Şeyhu'l-İslâm Ürgüplü Hayri Efendi Şer'iyye Mahkemelerinde önemli ıslahat yapmıştır. 7 Ramazan 1332 (30 Temmuz 1914) tarihinde yayınlanan, kadılara ait kanunda; "Bir kimsenin kadı olabilmesi için 25 yaşını bitirmiş olması, kanuni özür dışında âdî cürümlerden dolayı, bir haftadan çok hapis cezası ile mahkûm olmamış bulunması, Mecelle'nin 1792 ve 1793. maddelerinde belirlenen vasıfları taşıması ve Medresetü'l-Kudât (hâkim yetiştiren bir fakülte)den mezun bulunması" şart olarak belirlenmiştir.



26 Zilkâde 1332 (16 Ekim 1914) tarihinde yayınlanan şer'iye ve nizamiye mahkemelerinin görev alanlarının ayrılmasına dair olan nizamnamede yeni bir görev bölümü yapılmıştır.

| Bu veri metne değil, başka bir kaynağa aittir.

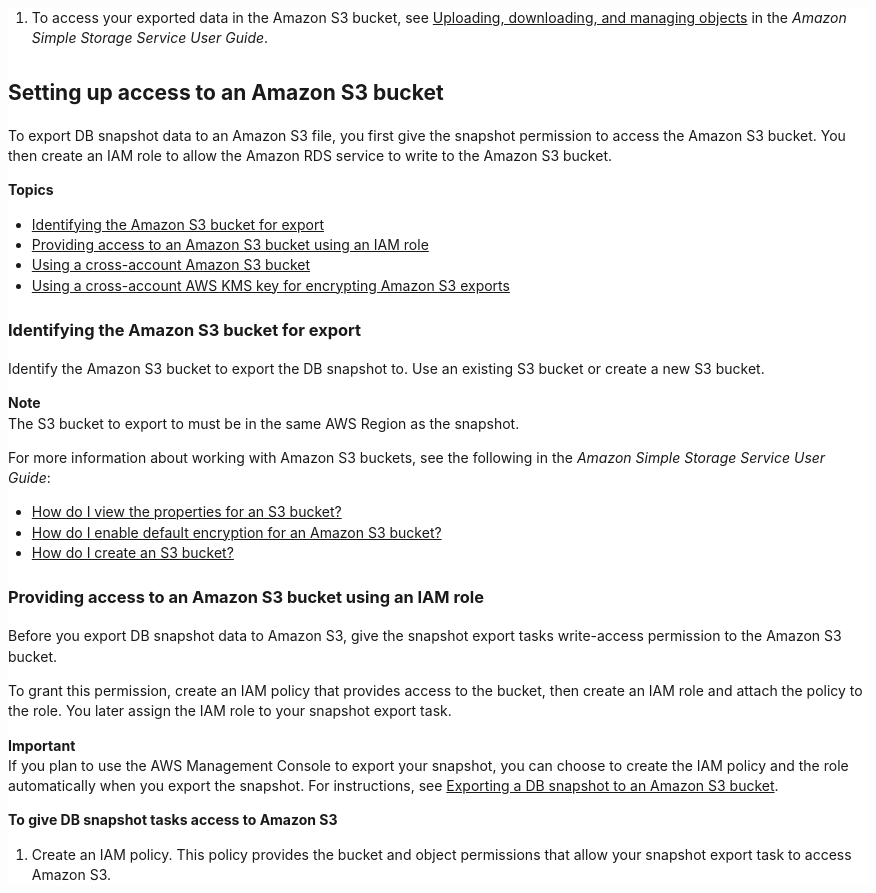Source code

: 1. To access your exported data in the Amazon S3 bucket, see [Uploading, downloading, and managing objects](https://docs.aws.amazon.com/AmazonS3/latest/user-guide/upload-download-objects.html) in the *Amazon Simple Storage Service User Guide*\.

## Setting up access to an Amazon S3 bucket<a name="USER_ExportSnapshot.Setup"></a>

To export DB snapshot data to an Amazon S3 file, you first give the snapshot permission to access the Amazon S3 bucket\. You then create an IAM role to allow the Amazon RDS service to write to the Amazon S3 bucket\.

**Topics**
+ [Identifying the Amazon S3 bucket for export](#USER_ExportSnapshot.SetupBucket)
+ [Providing access to an Amazon S3 bucket using an IAM role](#USER_ExportSnapshot.SetupIAMRole)
+ [Using a cross\-account Amazon S3 bucket](#USER_ExportSnapshot.Setup.XAcctBucket)
+ [Using a cross\-account AWS KMS key for encrypting Amazon S3 exports](#USER_ExportSnapshot.CMK)

### Identifying the Amazon S3 bucket for export<a name="USER_ExportSnapshot.SetupBucket"></a>

Identify the Amazon S3 bucket to export the DB snapshot to\. Use an existing S3 bucket or create a new S3 bucket\.

**Note**  
The S3 bucket to export to must be in the same AWS Region as the snapshot\.

For more information about working with Amazon S3 buckets, see the following in the *Amazon Simple Storage Service User Guide*:
+ [ How do I view the properties for an S3 bucket?](https://docs.aws.amazon.com/AmazonS3/latest/user-guide/view-bucket-properties.html)
+ [ How do I enable default encryption for an Amazon S3 bucket?](https://docs.aws.amazon.com/AmazonS3/latest/user-guide/default-bucket-encryption.html)
+ [ How do I create an S3 bucket?](https://docs.aws.amazon.com/AmazonS3/latest/user-guide/create-bucket.html)

### Providing access to an Amazon S3 bucket using an IAM role<a name="USER_ExportSnapshot.SetupIAMRole"></a>

Before you export DB snapshot data to Amazon S3, give the snapshot export tasks write\-access permission to the Amazon S3 bucket\. 

To grant this permission, create an IAM policy that provides access to the bucket, then create an IAM role and attach the policy to the role\. You later assign the IAM role to your snapshot export task\.

**Important**  
If you plan to use the AWS Management Console to export your snapshot, you can choose to create the IAM policy and the role automatically when you export the snapshot\. For instructions, see [Exporting a DB snapshot to an Amazon S3 bucket](#USER_ExportSnapshot.Exporting)\.

**To give DB snapshot tasks access to Amazon S3**

1. Create an IAM policy\. This policy provides the bucket and object permissions that allow your snapshot export task to access Amazon S3\.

18 Cemaziyülevvel 1335 (12 Mart 1917) tarihli kanunla kazaskerlik, muhallefât ve evkaf mahkemeleri de dahil olduğu halde, bütün şer'î mahkemeler ve ona bağlı olan daireler Adliye Nezaretine devredilmiş, 4 Ramazan 1342 (8 Nisan 1924) tarih ve 469 nolu şer'i mahkemelerin ilgasına dair kanunla adı geçen mahkemelerin bütün görevleri asliye mahkemelerine tevdi olunmuş ve bu tarihten sonra Türkiye'de kadılık ünvanına son verilmiştir (Ebu'l-Ulâ Mardini, "Kadı", maddesi, İA. VI, 45).